FRAGMENTO SELECCIONADO:
+ + + + + + +
Este artículo no ha quedado como pretendía. Es decir, no me acaba de gustar. La razón que me impulsó a escribirlo fueron los lamentables incidentes protagonizados por cuatro amargados anti todo durante la Jornada Mundial de la Juventud celebrada en Madrid en este mes de Agosto. Y ante tantos artículos bien escritos opté por darle un tono más didáctico, como si fuera una fábula, para no caer en el recurso fácil de insultar y blasfemar. Que para esto ya les tenemos a ellos.
Visto el resultado final este escrito no ha salido como esperaba, ha quedado un artículo simpático, pero nada más. Por coherencia conmigo mismo no lo pienso borrar, pero que sepa el lector que mi intención no era esta. Seguiré escribiendo, aprendiendo y con suerte, mejorando. Si a pesar de ello lo lees, bienvenido seas.
Un relato para niños y "menos" niños
Con lo tranquila que estaba yo en mi rincón preferido de la casa, oculta tras una vieja y raída cortina y por lo tanto lejos de la vista de los pequeños diablillos (y sobre todo de sus múltiples amigos que suelen aparecer los domingos por la tarde), van los amos de la casa y se les ocurre montar un viaje a un país de Europa, llamado España. No es que me molestara lo del viaje, estoy bastante acostumbrada a quedarme tranquila en mi rincón mientras la familia se va de vacaciones a la costa, pero es que esta vez habían decidido llevarme con ellos. Que pereza, dios mío. Me parece que la última vez que me sacaron de casa fue hace 10 años, el día en el que se casaron los vecinos, jornada en la cual a mis amos les tocó amenizar la fiesta con sus cánticos y mis sones. Anda, disculpad, que se me ha pasado comentarlo: yo soy una guitarra.
+ + + + + + +
DATOS PROPORCIONADOS:
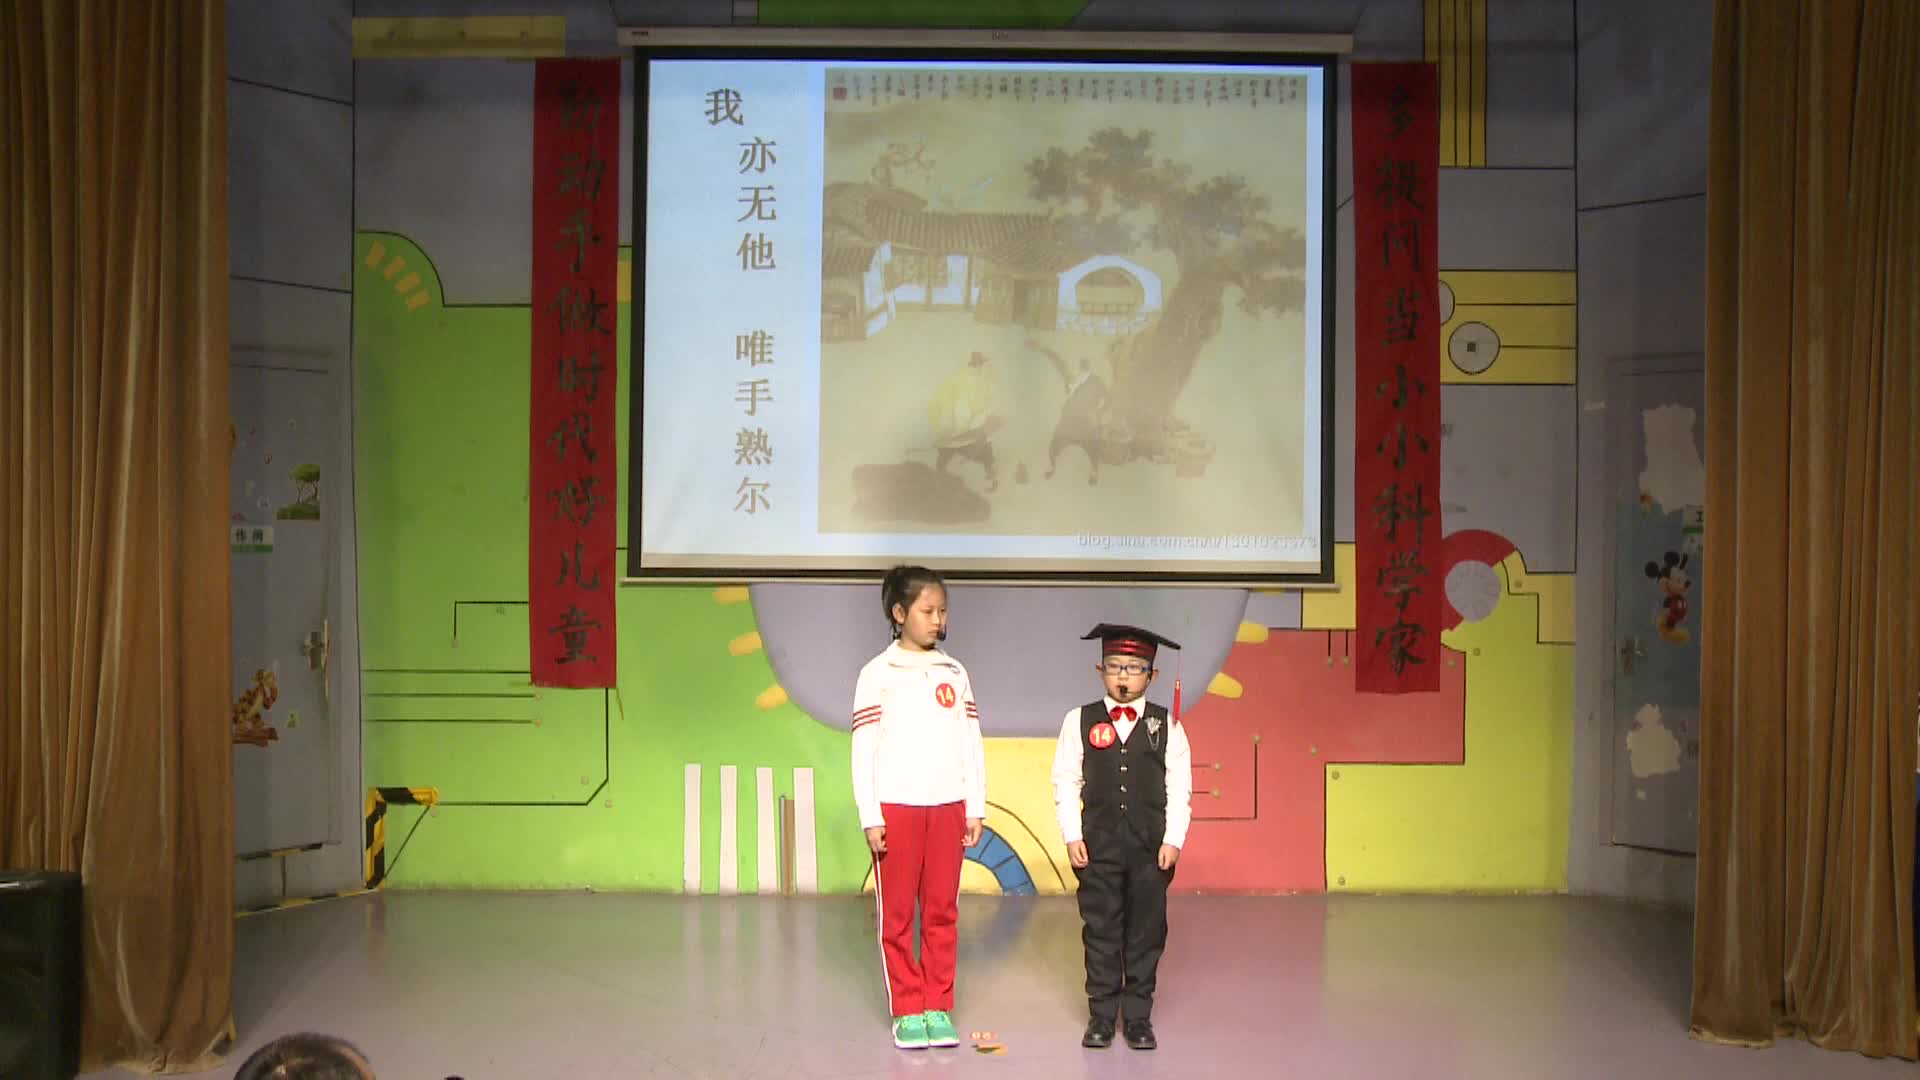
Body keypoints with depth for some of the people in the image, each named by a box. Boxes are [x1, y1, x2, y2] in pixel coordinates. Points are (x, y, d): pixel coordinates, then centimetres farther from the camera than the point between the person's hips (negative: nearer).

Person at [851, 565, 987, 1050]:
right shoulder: (877, 674, -3)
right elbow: (863, 750, -4)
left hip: (948, 806, 3)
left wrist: (975, 809, 5)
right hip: (896, 807, -3)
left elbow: (972, 745, 9)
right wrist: (870, 817, -8)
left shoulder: (954, 673, 7)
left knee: (942, 910, 6)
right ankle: (907, 1010, 13)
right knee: (898, 912, 3)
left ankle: (938, 1006, 15)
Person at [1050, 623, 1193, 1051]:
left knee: (1146, 932, 6)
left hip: (1150, 844, 0)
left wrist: (1173, 839, -6)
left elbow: (1179, 787, 0)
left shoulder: (1167, 726, 1)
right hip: (1098, 843, 0)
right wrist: (1072, 835, -6)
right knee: (1100, 931, 7)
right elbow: (1066, 782, 0)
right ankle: (1101, 1016, 16)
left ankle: (1138, 1016, 17)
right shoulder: (1080, 721, 0)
+ + + + + + +
ACCIONES REQUERIDAS:
1. En el relato de la guitarra, ¿cuándo fue la última vez que sacaron de casa a la narradora?
2. Prolonga el relato de la guitarra a partir de donde termina.

RESPUESTAS POR TAREA:
1. Hace 10 años, el día en que se casaron los vecinos.

2.
Nada del otro mundo, una guitarra acústica normalita, plebeya como a veces me llaman mis amos. Poco que ver con las esnobs del vecindario, las Gibson, Fender, Ovation y demás. Pero sigo sonando bastante bien, mi mástil tiene poca desviación y las cuerdas aguantan lo que le echen (bueno, excepto a la pandilla de los diablillos y su poca sensibilidad con los instrumentos antiguos). Por esta razón me tienen escondida. Por cierto, mis amos se llaman Paul y Mary. Ya sé que no son nombres muy originales, pero aquí en el recóndito “Outback” de Australia casi todos se llaman igual. Así acaban confundiéndose cuando montan sus juergas a base de carne de canguro, cervezas, más carne de canguro y más cervezas. Y mira que hay nombres. Tampoco entenderé jamás la obsesión que tienen con la cerveza, y suerte que lo de ponerse a cantar y tocarme se les ha ido pasando conforme han ido apareciendo en sus vidas los retoños. Ahora se tienen que dedicar a vigilarles a ellos y ya no disponen de tanto tiempo para entonar sus canciones de campamento, sentados alrededor de la hoguera y, cómo no, bebiendo cervezas sin parar. Ahí he salido ganando, que ya me tocaba. Han sido muchos años de trajín, y una ya no está para aguantar las versiones caseras del “How many roads” o del “We shall overcome” durante mucho rato. Aunque, modestia aparte, sigan sonando bastante bien. Pues eso, que nos fuimos todos de viaje, a Europa nada menos, los amos, sus hijos y yo.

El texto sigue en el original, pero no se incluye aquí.